İngiliz ajanın ölü bulunduğu evi kimse tutmak istemiyor

Eski İngiliz istihbarat subayı Edward Le Mesurier'in öldürüldüğü eve 7 aydır kiracı bulunamıyor. Karaköy'deki 500 metrekarelik üç katlı bina ile ilgilenen emlakçı, evin kirasının 60 bin liradan 50 bin liraya indirilmesine rağmen kiracı bulmakta zorlandıklarını söyledi.

Eski İngiliz istihbarat subayı James Gustaf Edward Le Mesurier’in hayatını kaybettiği, Karaköy’deki üç katlı binaya 7 aydır kiracı bulunamıyor. Binanın bulunduğu sokaktaki esnaf, kiralamak isteyenlerin ajanın öldüğü ev olduğunu öğrendiklerinde bir daha gelmediklerini belirtti. 

Hürriyet'te yer alan habere göre, İstanbul Karaköy’de kirada oturduğu evin sokağında 11 Kasım 2019’da ölü bulunan Eski İngiliz istihbarat subayı James Gustaf Edward Le Mesurier’in ölümündeki sır perdesi soruşturma dosyasının kapanmasına rağmen aydınlatılamadı. Ajanın ölümünün ardından eşi Emma Hedvig Christina Winber, 15 Şubat’ta Karaköy Ali Paşa Medresesi Sokak’taki evi boşalttı. Binada bulunan eşyalar yedi ayrı kamyona yüklenerek götürüldü. Daha sonra üç katlı, 500 metrekarelik binaya kiralık tabelası asıldı. 

7 AYDIR KİRALANAMADI

Karaköy’ün en güzel konumlarından birine sahip olan bina aradan geçen 7 aya rağmen kiralanamadı. Binanın sahibi hakkında bilgi vermek istemeyen emlakçı İlker Erkan, "Binayla ilgili herhangi bir hukuki sıkıntı yok. Binanın mührü bu yılın başında kaldırıldı. Geçtiğimiz aylarda binaya aylık 60 bin lira kira istiyorduk. Şimdi 50 bin lira istiyoruz. Bina üç katlı, geniş bir yapı." şeklinde konuştu.

"AJANIN ÖLDÜĞÜ BİNA OLDUĞUNU ÖĞRENİNCE VAZGEÇİYORLAR"

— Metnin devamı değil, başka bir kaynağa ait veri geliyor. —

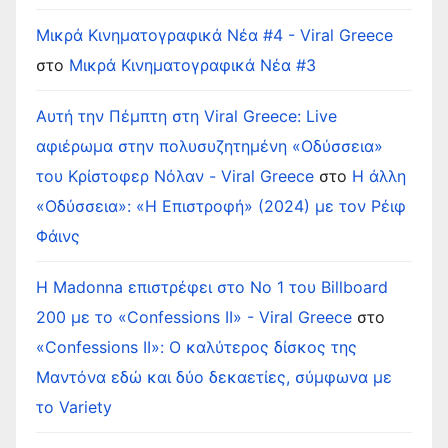
Μικρά Κινηματογραφικά Νέα #4 - Viral Greece
στο
Μικρά Κινηματογραφικά Νέα #3
Αυτή την Πέμπτη στη Viral Greece: Live
αφιέρωμα στην πολυσυζητημένη «Οδύσσεια»
του Κρίστοφερ Νόλαν - Viral Greece
στο
Η άλλη
«Οδύσσεια»: «Η Επιστροφή» (2024) με τον Ρέιφ
Φάινς
Η Madonna επιστρέφει στο Νο 1 του Billboard
200 με το «Confessions II» - Viral Greece
στο
«Confessions II»: Ο καλύτερος δίσκος της
Μαντόνα εδώ και δύο δεκαετίες, σύμφωνα με
το Variety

James Gustaf Edward Le Mesurier öldüğü sokakta esnaflık yapan Tarık Emir, binanın günlerce televizyonlarda, gazetelerde gösterildiğini söyledi. Emir, "Herkes burayı biliyor. İnsanlar gelip önünde fotoğraf çektiriyor. Kiralamak için gelenler de oluyor. Bize danışıyorlar. Ajanın öldüğü bina olduğunu öğrenince vazgeçiyorlar." ifadelerini kullandı.

NE OLMUŞTU?

Eski İngiliz istihbarat subayı James Gustaf Edward Le Mesurier’ın evinin sokağında ölü bulunmasının ardından İstanbul Cumhuriyet Başsavcılığı soruşturma başlatmıştı. Başsavcılık olayın "yüksekten düşme nedeniyle meydana gelen ölüm" olduğuna karar vermişti. Savcılığın takipsizlik kararında, olayın bir başkası tarafından kasten gerçekleştirildiğine dair herhangi bir iddia ve delil bulunmadığı kaydedildi. Başsavcılık, soruşturma kapsamında şüpheli sıfatıyla ifadesi alınan eşi Emma Hedvig Christina Winber’a yönelik de takipsizlik kararı verdi. Winber’in daha sonra Türkiye’den ayrıldığı öğrenilmişti.